# WORK ORDER
Please convert the entries below into a JSON list of strings, with one string for each line and blank lines omitted. Leave the pictures out of your answer.
━━━ EXCERPTED DATA ━━━
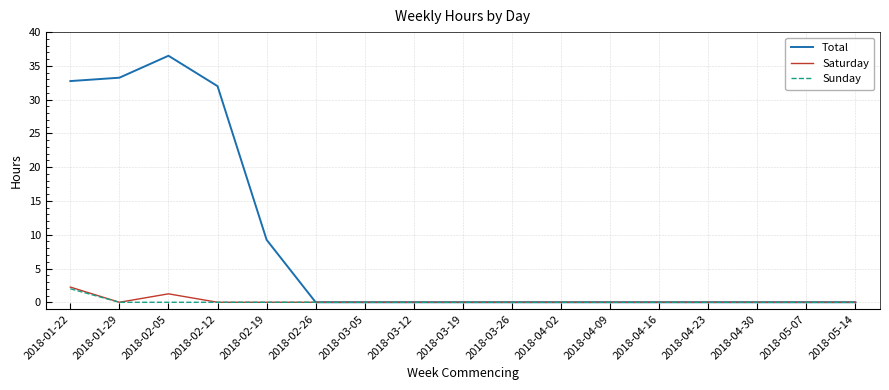

The value of Saturday at 2018-03-19 is 0.0. True or false?

True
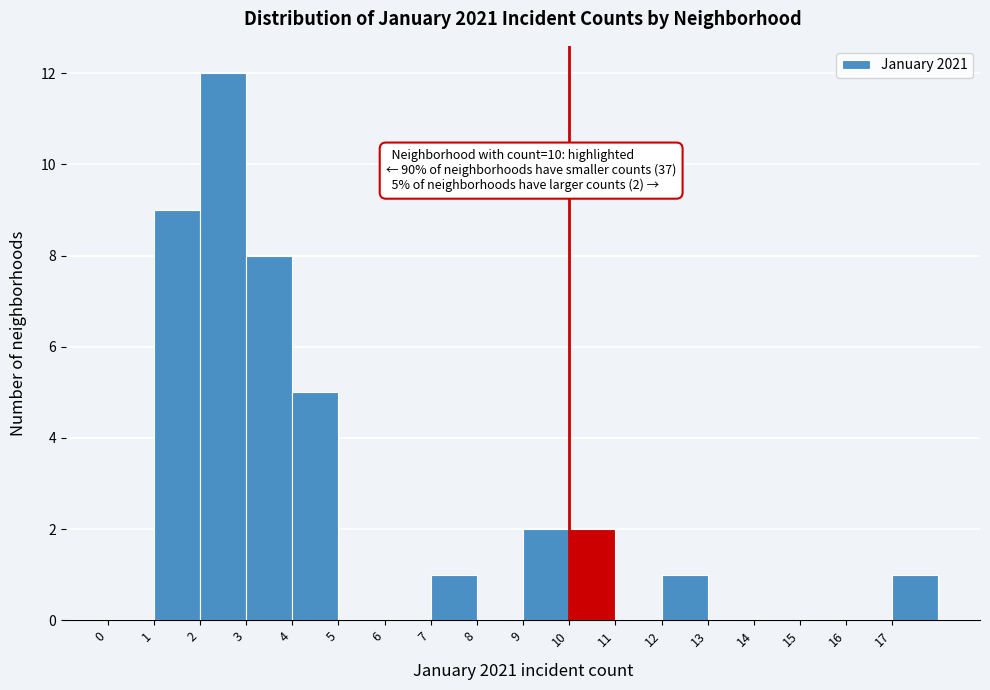

Over which range of the x-axis is the bar tallest?

2 to 3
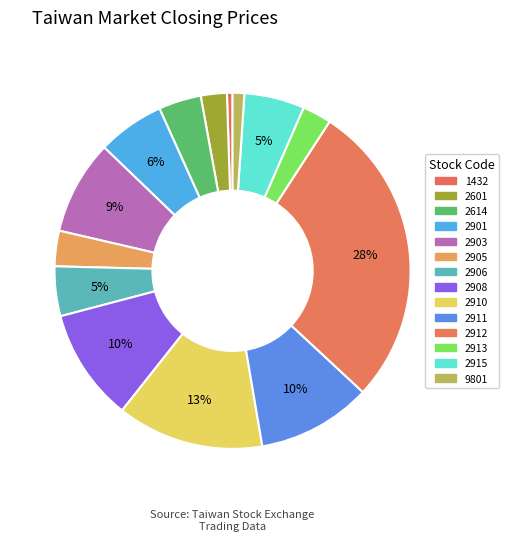

What percentage is the 2913 slice, to the nearest percent?

3%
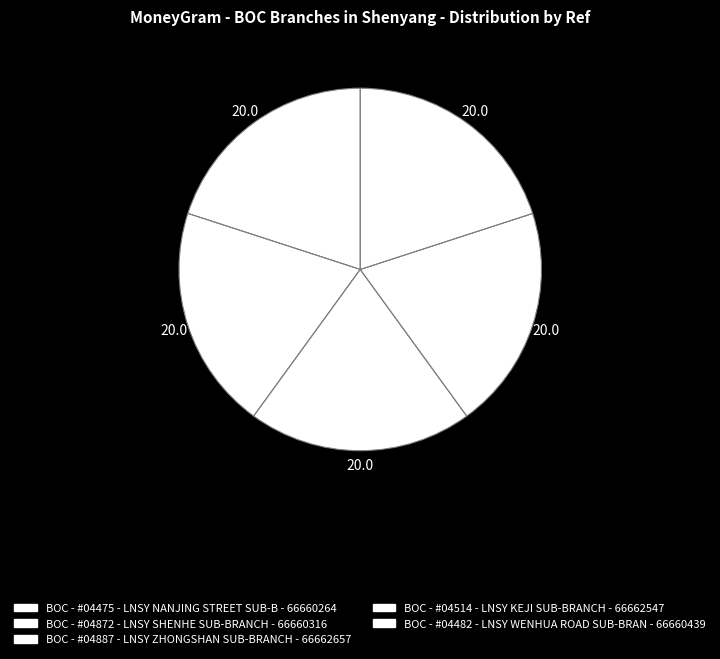

The BOC - #04482 - LNSY WENHUA ROAD SUB-BRAN slice represents 20% of the pie. True or false?

True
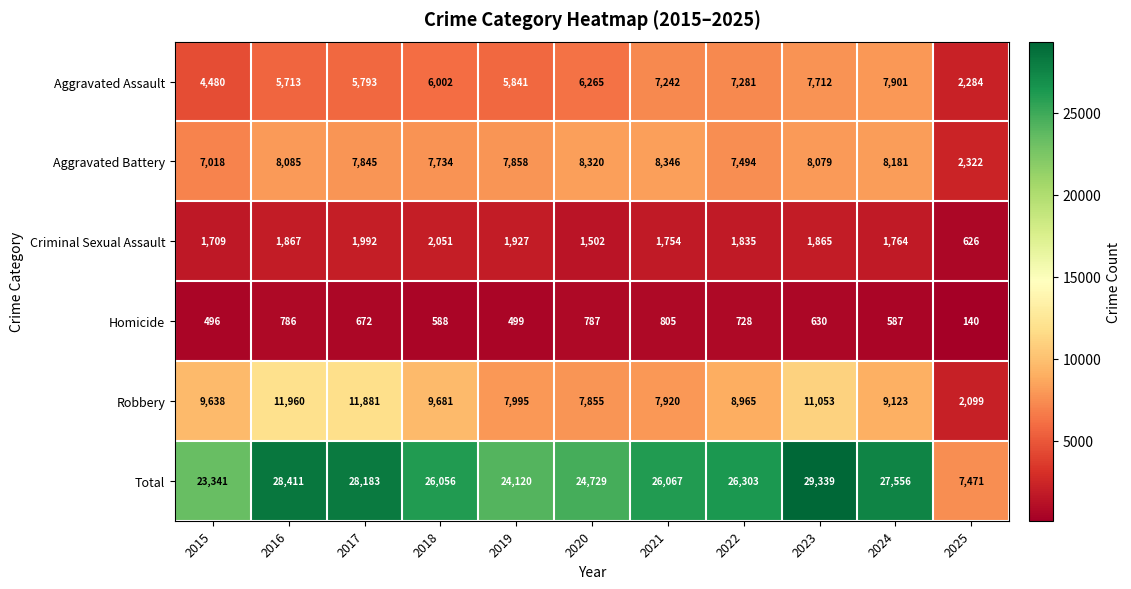

Count the number of categories in the chart.

11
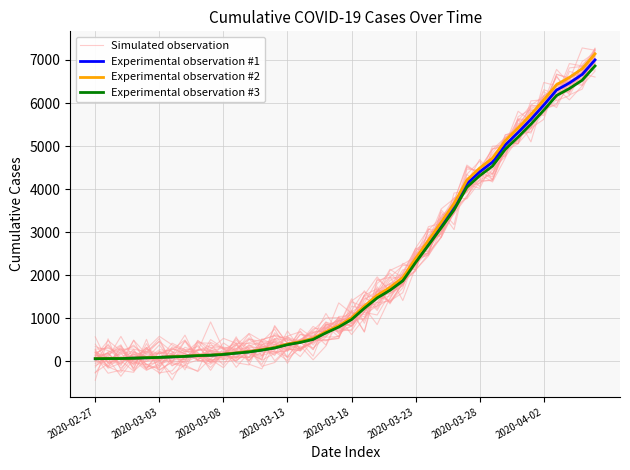

Reading left to right, transcribe all the data shown in this chart.

Simulated observation: 163.3	40.3	198.5	380.6	40.2	48.2	423.8	272.5	44.1	254.5	73.3	102.9	273.4	-114.7	-26.0	284.5	248.4	584.8	494.4	532.5	1285.1	1214.8	1517.5	1400.1	1799.1	2366.2	2522.8	3242.1	3470.9	4069.7	4281.7	4998.5	5025.3	5105.5	5786.5	5707.8	6342.8	6074.1	6398.4	7041.4
Experimental observation #1: 64.0	68.0	69.0	76.0	87.0	95.0	108.0	119.0	138.0	146.0	166.0	196.0	225.0	268.0	319.0	397.0	451.0	522.0	676.0	815.0	992.0	1260.0	1504.0	1685.0	1908.0	2344.0	2753.0	3167.0	3591.0	4128.0	4402.0	4628.0	5028.0	5317.0	5622.0	5952.0	6301.0	6466.0	6664.0	7002.0
Experimental observation #2: 65.3	69.4	70.4	77.5	88.7	96.9	110.2	121.4	140.8	148.9	169.3	199.9	229.5	273.4	325.4	404.9	460.0	532.4	689.5	831.3	1011.8	1285.2	1534.1	1718.7	1946.2	2390.9	2808.1	3230.3	3662.8	4210.6	4490.0	4720.6	5128.6	5423.3	5734.4	6071.0	6427.0	6595.3	6797.3	7142.0
Experimental observation #3: 62.7	66.6	67.6	74.5	85.3	93.1	105.8	116.6	135.2	143.1	162.7	192.1	220.5	262.6	312.6	389.1	442.0	511.6	662.5	798.7	972.2	1234.8	1473.9	1651.3	1869.8	2297.1	2697.9	3103.7	3519.2	4045.4	4314.0	4535.4	4927.4	5210.7	5509.6	5833.0	6175.0	6336.7	6530.7	6862.0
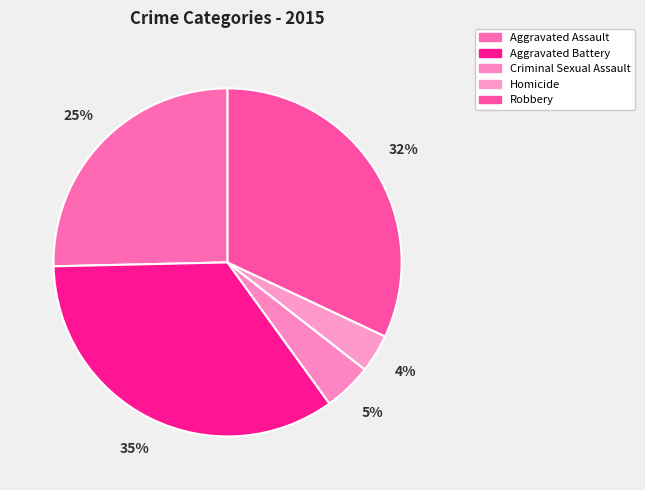

How many segments does this pie chart have?

5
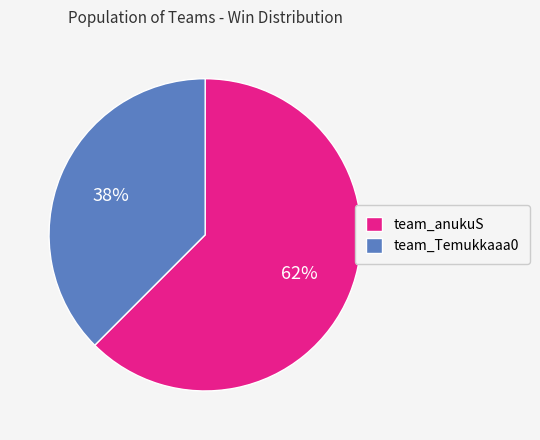

Which slice is the largest?

team_anukuS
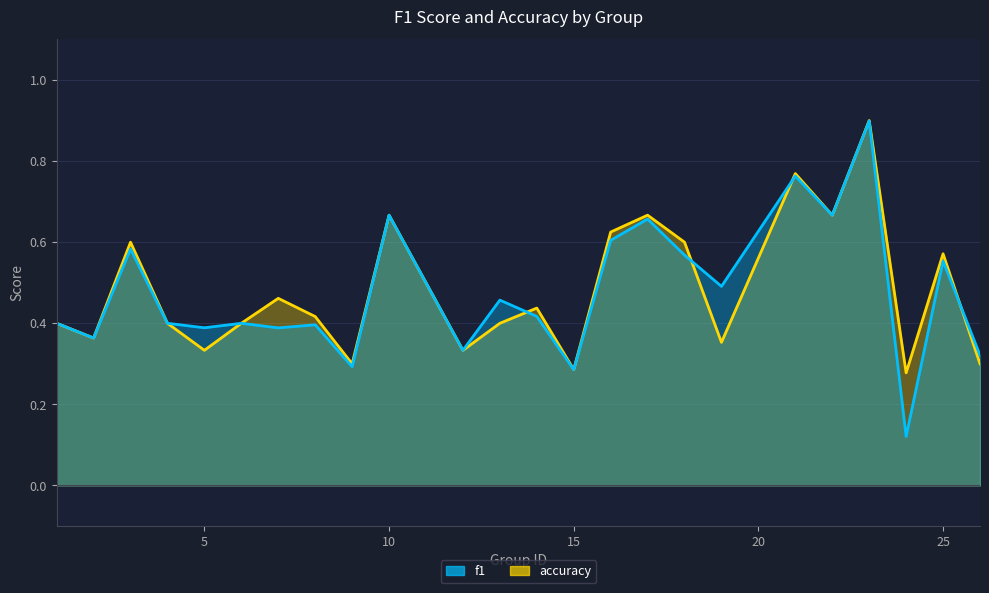

How many times do accuracy and f1 cross each other?

4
━━━
# EXERCISE SOLUTION
[
  "The value of Saturday at 2018-03-19 is 0.0. True or false?",
  "True",
  "Over which range of the x-axis is the bar tallest?",
  "2 to 3",
  "What percentage is the 2913 slice, to the nearest percent?",
  "3%",
  "The BOC - #04482 - LNSY WENHUA ROAD SUB-BRAN slice represents 20% of the pie. True or false?",
  "True",
  "Count the number of categories in the chart.",
  "11",
  "Reading left to right, transcribe all the data shown in this chart.",
  "Simulated observation: 163.3\t40.3\t198.5\t380.6\t40.2\t48.2\t423.8\t272.5\t44.1\t254.5\t73.3\t102.9\t273.4\t-114.7\t-26.0\t284.5\t248.4\t584.8\t494.4\t532.5\t1285.1\t1214.8\t1517.5\t1400.1\t1799.1\t2366.2\t2522.8\t3242.1\t3470.9\t4069.7\t4281.7\t4998.5\t5025.3\t5105.5\t5786.5\t5707.8\t6342.8\t6074.1\t6398.4\t7041.4",
  "Experimental observation #1: 64.0\t68.0\t69.0\t76.0\t87.0\t95.0\t108.0\t119.0\t138.0\t146.0\t166.0\t196.0\t225.0\t268.0\t319.0\t397.0\t451.0\t522.0\t676.0\t815.0\t992.0\t1260.0\t1504.0\t1685.0\t1908.0\t2344.0\t2753.0\t3167.0\t3591.0\t4128.0\t4402.0\t4628.0\t5028.0\t5317.0\t5622.0\t5952.0\t6301.0\t6466.0\t6664.0\t7002.0",
  "Experimental observation #2: 65.3\t69.4\t70.4\t77.5\t88.7\t96.9\t110.2\t121.4\t140.8\t148.9\t169.3\t199.9\t229.5\t273.4\t325.4\t404.9\t460.0\t532.4\t689.5\t831.3\t1011.8\t1285.2\t1534.1\t1718.7\t1946.2\t2390.9\t2808.1\t3230.3\t3662.8\t4210.6\t4490.0\t4720.6\t5128.6\t5423.3\t5734.4\t6071.0\t6427.0\t6595.3\t6797.3\t7142.0",
  "Experimental observation #3: 62.7\t66.6\t67.6\t74.5\t85.3\t93.1\t105.8\t116.6\t135.2\t143.1\t162.7\t192.1\t220.5\t262.6\t312.6\t389.1\t442.0\t511.6\t662.5\t798.7\t972.2\t1234.8\t1473.9\t1651.3\t1869.8\t2297.1\t2697.9\t3103.7\t3519.2\t4045.4\t4314.0\t4535.4\t4927.4\t5210.7\t5509.6\t5833.0\t6175.0\t6336.7\t6530.7\t6862.0",
  "How many segments does this pie chart have?",
  "5",
  "Which slice is the largest?",
  "team_anukuS",
  "How many times do accuracy and f1 cross each other?",
  "4"
]